Off-shore Non- Reporting Funds, off the radar? Not Quite!

Most often, we hand over the bulk of our investments and income to advisors at our bank or our private asset managers for prudent distribution and gainful returns. From here, any information or paper work received, is usually passed on to auditors or tax experts for help with navigating through the complicated world of tax compliance. What most people fail to realise is that sometimes, information gets lost in passing or simply does not come to notice of the investor.

This is how the U.K Tax Authority HM Revenue & Customs (HMRC) have concluded that there are quite a few U.K Residents who are missing to report or falsely reporting income and gains from their investments in off-shore funds. This is helping them reduce their tax burden and save significantly. In October this year, the government announced that they will be mailing a number of residents about their off-shore holdings.

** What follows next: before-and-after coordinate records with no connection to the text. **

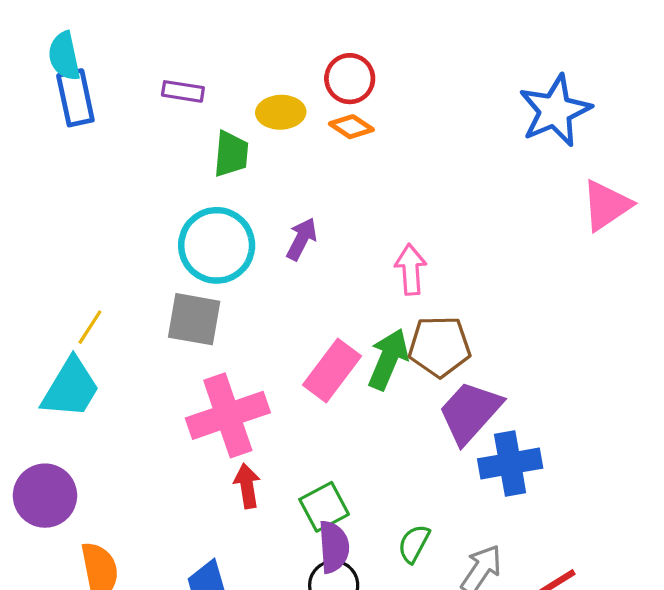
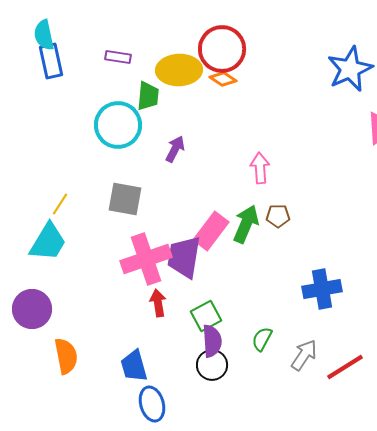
red circle: (350, 79) -> (222, 49), size x1.5
yellow ellipse: (281, 112) -> (179, 70), size x1.5
purple arrow: (302, 239) -> (175, 149), moved
cyan circle: (217, 245) -> (118, 125), moved
brown pentagon: (440, 346) -> (278, 216), size x0.6
purple trapezoid: (470, 412) -> (184, 257), moved, turned -33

It is not a surprise that many U.K Residents seem to have come under the radar as off-shore funds are not completely disclosed to the investor during their efforts to prudently distribute their funds. But before we see what the tax and legal implications of this are, let us understand the finer details.

What is the concept of Off-shore funds?

There are many regions around the globe where the amount of tax burden is significantly less. Most of the financial advisors prefer parking investors’ money here in an open-ended investment for lesser outflow and higher gains. This is known as off-shore funds. A mutual fund constituted by a trust outside the U.K is also considered as off-shore funds according to the country’s legislation. Because off-shore funds can usually be in the form or transparent or opaque entities, it gets classified into reporting and non-reporting.

Tax liability of Off-shore investors

When the off-shore funds are transparent, the income from the investment will be considered following the underlying income as it comes up, even if it is not distributed to the U.K investors. The manager of the fund is liable to send a regular update on income and dividends in the form of a report.

If the off-shore funds are opaque, the gains will be considered as an equal offering if it is a company, or as a share in the trust if it is an offshore unit trust.

When the interest gained from either of these are disposed, it is considered and taxed under capital gains.

When the income is cumulated rather than distributed, it is a non-reporting fund. In order to curb tax avoidance, most times, the interest earned from this is taxed under income tax rules.

The risks involved in misrepresenting liability or gains in non-reporting funds are high. On the one hand, ERI income on these funds is completely over looked or miscalculated or annual exemption is applied as income from these funds are considered under the capital gains rule. Another potential risk for non-reporting funds ensues when losses are required to capped at zero as well as when the indexation is not handy.

Implications of non-compliance

With the HMRC taking serious action to impose sanctions against misreporting, it has become imperative to reassess assets and ensure that all investments are prudent. Off-shore holdings are most of the time scrutinized ardently for their ability to be tax evasive and tax avoiding. Huge penalties to the tune of 100% of tax lost for civil penalty in the case of tax evasion and, in the case of assets held overseas, 200% penalty for non-compliance is being imposed. This can cause a significant dent in one’s smooth business functioning.

With the international scrutiny on off-shore non-compliance, it is hardly surprising that the HMRC is cracking down on U.K investors of off-shore funds. With the rules of taxation getting more complex and exchange of information making taxation more transparent, the need for an expert and robust service provider who can help your company stay legally secure, grows by the day.